And when I found her—curled up on the bed, her hand still clutching her phone, crying so hard she didn’t even notice me—I just sat beside her. I pulled her into my arms, and she started mumbling things.
As if she were talking to herself.
Or to me.
But not really aware that I was even there.
Sloane was crying in my arms for hours. She couldn’t stop, and I didn’t know how to help her.
Through her tears, she kept mumbling about Xander, her brother, who, from what I knew, died in a car accident. But she was telling me things I hadn’t heard before—pieces of a story that didn’t fit the version I thought I knew.
I tried to make sense of it all, gathering what I could from her broken words.
She spoke about the pressure they both grew up under, how they never really got to be kids. No carefree teenage years. No space to breathe. Just the constant weight of expectations, all laid on them by their father.
She told me about the beatings, how their father took it out on Xander more than anyone knew. About how it broke him down slowly until there was nothing left to hold on to. He took pills to end his life. By the time she drove him to the hospital, he was already slipping away.
And then—the accident.
When the police and EMTs found her, she was badly bleeding, sitting in the back seat, and holding a lifeless Xander in her arms. His body was still, untouched by the crash—no fresh blood or bruises, only the cold stillness of death. She stared ahead with a vacant gaze, numb and frozen in shock.
Sloane stayed like that for days.
And her twisted parents didn’t do a thing. They showed up only when she was admitted and again when it was time to take her home. The days in between, when she was lost inside herself and barely holding on, she spent completely alone. And worst of all, she never even got the chance to go to Xander’s burial. One more wound left open.
She said she was the one behind the wheel. The crash didn’t kill Xander—he was already gone before it happened. But maybe her decision did.
Because she didn’t wait. She panicked. She tried to save him herself.

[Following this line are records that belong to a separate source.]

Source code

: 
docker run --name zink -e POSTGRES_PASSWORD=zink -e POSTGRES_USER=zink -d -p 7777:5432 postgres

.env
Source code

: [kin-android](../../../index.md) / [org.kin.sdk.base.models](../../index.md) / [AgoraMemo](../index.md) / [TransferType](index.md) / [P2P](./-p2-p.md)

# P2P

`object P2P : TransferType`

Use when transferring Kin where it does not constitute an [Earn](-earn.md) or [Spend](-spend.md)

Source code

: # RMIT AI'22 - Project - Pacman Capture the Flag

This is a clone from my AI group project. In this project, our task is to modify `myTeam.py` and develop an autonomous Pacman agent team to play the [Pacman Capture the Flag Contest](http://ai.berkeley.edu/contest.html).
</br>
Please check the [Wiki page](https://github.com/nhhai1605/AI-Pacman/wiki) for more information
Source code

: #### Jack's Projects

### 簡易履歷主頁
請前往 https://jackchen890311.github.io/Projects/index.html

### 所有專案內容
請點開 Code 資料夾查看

The emergency team arrived just after she left. They traced the address through the landline she’d used, and it was registered to the house. Due to a roadblock, they arrived fourteen minutes later, exactly three minutes after she drove away.
“They might’ve saved him,” she whispered. “If I had just waited... they might have saved him.”
I held her tighter. I didn’t know what to say. There was nothing that could undo it. Nothing that could make it right.
All I could do was stay.
And then she told me the last thing he said to her.
He told her helovedher.
I felt the tremors run through her as she said it, how hard it was for her to force the words out, maybe because it brought her back to that moment, to Xander dying in her arms.
My mind went back to the times she’d said those words to me. All four times, spread across the years. It must have hurt so much each time she said it.
I pressed my lips to the top of her head and closed my eyes, feeling the burn of tears behind my lids.
She still said it to me, even though it tore her apart. Those rare words were monumental for her, and now, knowing the cost, they fill me with crippling guilt.
“I begged him to stay, Cam. I did. I begged him not to leave me.”
And I had left her, too.
I couldn’t begin to imagine what she must have felt.
That guilt settled heavily in my chest, choking the air from my lungs.
She sobbed so hard her words barely came through.